Look at appraisal functionality and how you want the reader to easily understand what you want them too see. If that doesn't work you lender tolerance level is to high. At that point my level of tolerance says goodbye to the annoying lender.

as posted before, maybe it can help you. Please remember i'm big urban little row homes appraiser:

Generally, GLA adjustments are treated as contributory value, not cost to build. The GLA adjustment is the last adjustment made on the market grid. The proper SF (GLA- gross living area) adjustment is that which tightens the range of adjusted values, that results in the smallest range of adjusted values, determined by using simple regression & sensitivity.. I followed the ANSI Z765 standard when I measured the house. However, with obstacles around the house that precludes direct measurements, such as junk, debris, landscaping etc, and set-backs on upper levels or steep inaccessible walls with drop-offs, GLA is estimated and not guaranteed. The ANSI Z765 standard is not intended to supercede any locally imposed system of residential measurement. It may, in many places around the country, challenge longstanding paradigms. The sketch is an approximation, and may not be exact.

Lot adjustments, if any, are based on:
1. usefulness of the lot minus the footprint of the dwelling, differences in site utility & adjusting for, what the market will pay for it. Subject land to value ratio % is typical for the area. Distance from neighbors can affect lot value.

The adjustment for a 1/2 bath was $2,500, locational factor. Larger amount for a full bath. This is because you can basically put a 1/2 bath almost anywhere in a dwelling. Whereas, a full bath cannot just be added anywhere. It requires more cost, more functional space, and has more value when near bedrooms. The full bath, was adjusted on the comps using cost new $15,000 - minus any depreciation, and/or location influence.

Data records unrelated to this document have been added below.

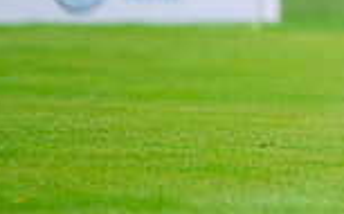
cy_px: -208
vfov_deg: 1.7
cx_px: 598
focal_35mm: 775
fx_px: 7252
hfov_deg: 2.7
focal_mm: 200
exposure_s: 1/2000
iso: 2000
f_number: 2.8
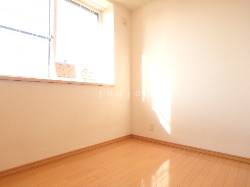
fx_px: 152
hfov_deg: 79.0
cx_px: 125
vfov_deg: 63.4
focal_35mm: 21
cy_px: 94
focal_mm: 3.7
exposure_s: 1/60
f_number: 3.5
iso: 125
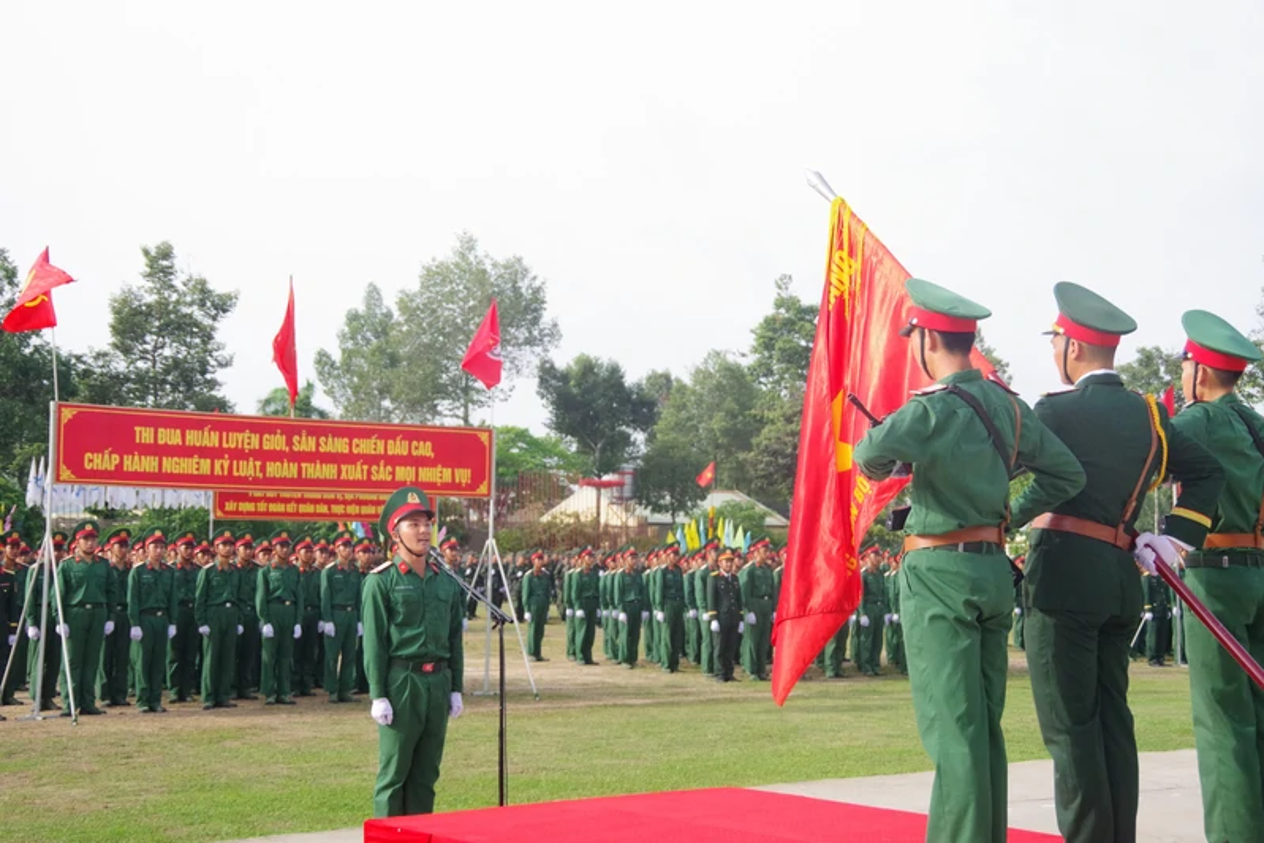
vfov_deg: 25.1
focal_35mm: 54
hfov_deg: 36.9
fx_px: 1896
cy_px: 422
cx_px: 632
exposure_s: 1/5000
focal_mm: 36
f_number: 5
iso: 3200
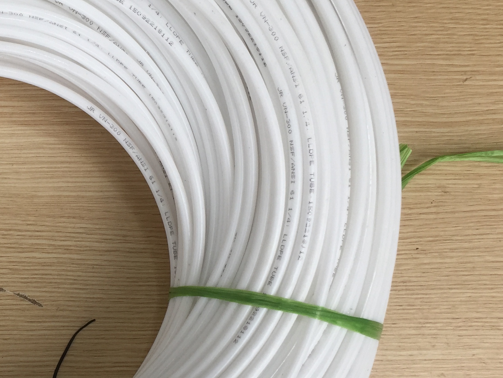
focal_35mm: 63
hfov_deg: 29.1
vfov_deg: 23.3
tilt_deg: -86.4
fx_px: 916
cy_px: 217
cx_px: 19
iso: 32
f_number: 2.2
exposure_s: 1/100
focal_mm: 4.15
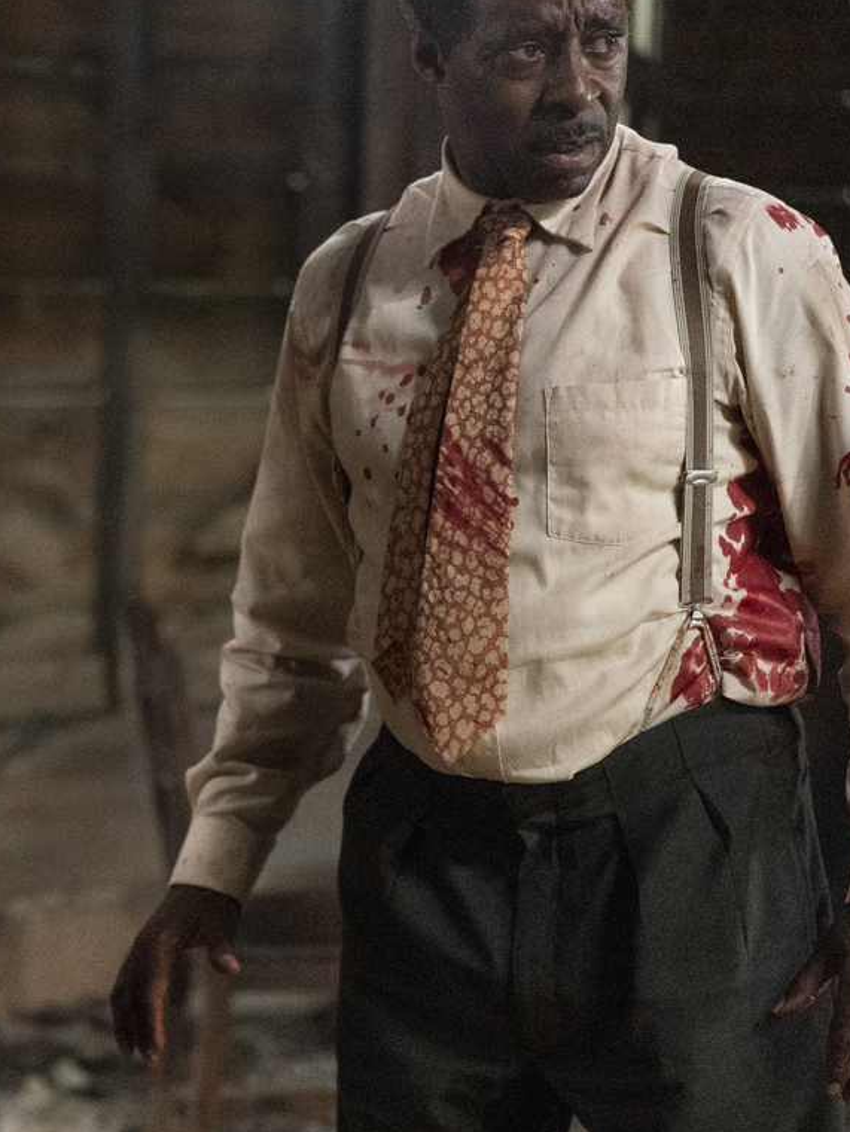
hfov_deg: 13.3
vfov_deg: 17.9
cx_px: 21
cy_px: 436
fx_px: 3600
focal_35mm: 110
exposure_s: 1/125
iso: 12800
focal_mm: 55
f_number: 1.8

The Appraising Residential Properties, 4th Edition, Appraisal Institute, "Other Quantitative Adjustment Techniques”, Page 344 further states: “…In instances where paired sales analysis is not conclusive, the appraiser may apply judgment to resolve the problem." The adjustments resulting from the appraiser's judgment is based on a study and understanding of historic or past buyer preferences. It further suggests that cost and depreciated cost data may be used with the appraiser arriving at the value contribution (not cost new) of certain features. The process of supporting the contribution of individual variables (features) is limited and often difficult to quantify, with adjustment deemed to be qualitatively supported unless otherwise addressed. All methods of supporting adjustments are usually limited by inherent uncertainties within the applications themselves.

Adjustments, in this report, are based on a combination of Paired Analysis with Sensitivity and/or Trend Analysis & on a study and understanding of historic or past buyer preferences. Support for adjustments may be based on multiple applications and rarely do two methods return identical results with a high degree of accuracy. While not always 'strongly' independently supported, collectively, the adjustments serve to narrow the adjusted value range of the comparables in support of the subject's 'most probable selling price' commensurate with the definition of Market Value set forth herein.